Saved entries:
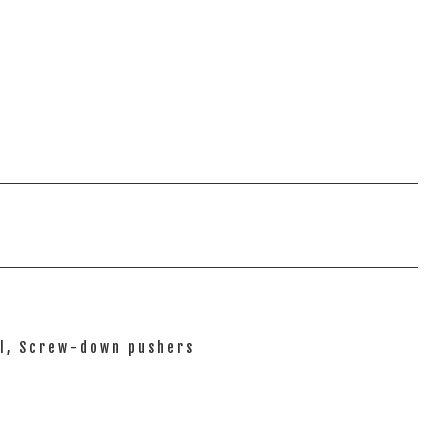
el, Screw-down pushers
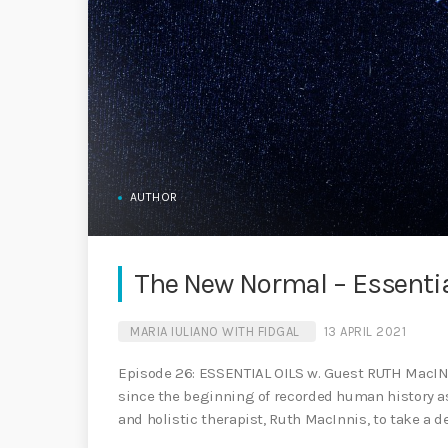
AUTHOR
The New Normal – Essentia
MARIA IULIANO WITH FIDGAL
13 APRIL 2021
Episode 26: ESSENTIAL OILS w. Guest RUTH MacINN
since the beginning of recorded human history as 
and holistic therapist, Ruth MacInnis, to take a d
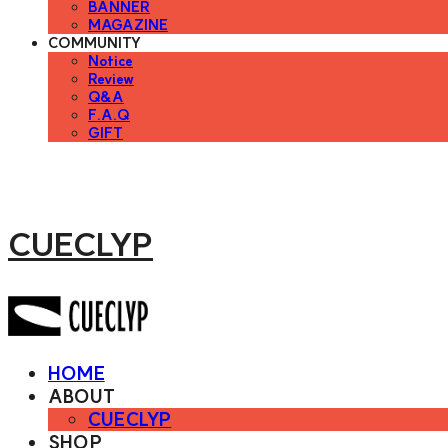
BANNER
MAGAZINE
COMMUNITY
Notice
Review
Q&A
F.A.Q
GIFT
CUECLYP
HOME
ABOUT
CUECLYP
SHOP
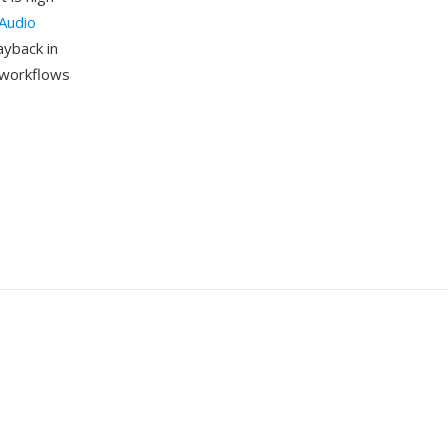
Audio
ayback in
m workflows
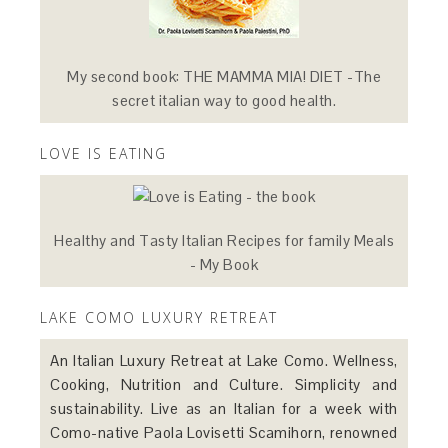
My second book: THE MAMMA MIA! DIET -The
secret italian way to good health.
LOVE IS EATING
Healthy and Tasty Italian Recipes for family Meals
- My Book
LAKE COMO LUXURY RETREAT
An Italian Luxury Retreat at Lake Como. Wellness,
Cooking, Nutrition and Culture. Simplicity and
sustainability. Live as an Italian for a week with
Como-native Paola Lovisetti Scamihorn, renowned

| TASK DIRECTIONS |
Write every line above out again exactly; pictures do not belong in the copy.

| PROBLEM SOLUTION |
el, Screw-down pushers
AUTHOR
The New Normal – Essentia
MARIA IULIANO WITH FIDGAL
13 APRIL 2021
Episode 26: ESSENTIAL OILS w. Guest RUTH MacINN
since the beginning of recorded human history as 
and holistic therapist, Ruth MacInnis, to take a d
BANNER
MAGAZINE
COMMUNITY
Notice
Review
Q&A
F.A.Q
GIFT
CUECLYP
HOME
ABOUT
CUECLYP
SHOP
Audio
ayback in
m workflows
My second book: THE MAMMA MIA! DIET -The
secret italian way to good health.
LOVE IS EATING
Healthy and Tasty Italian Recipes for family Meals
- My Book
LAKE COMO LUXURY RETREAT
An Italian Luxury Retreat at Lake Como. Wellness,
Cooking, Nutrition and Culture. Simplicity and
sustainability. Live as an Italian for a week with
Como-native Paola Lovisetti Scamihorn, renowned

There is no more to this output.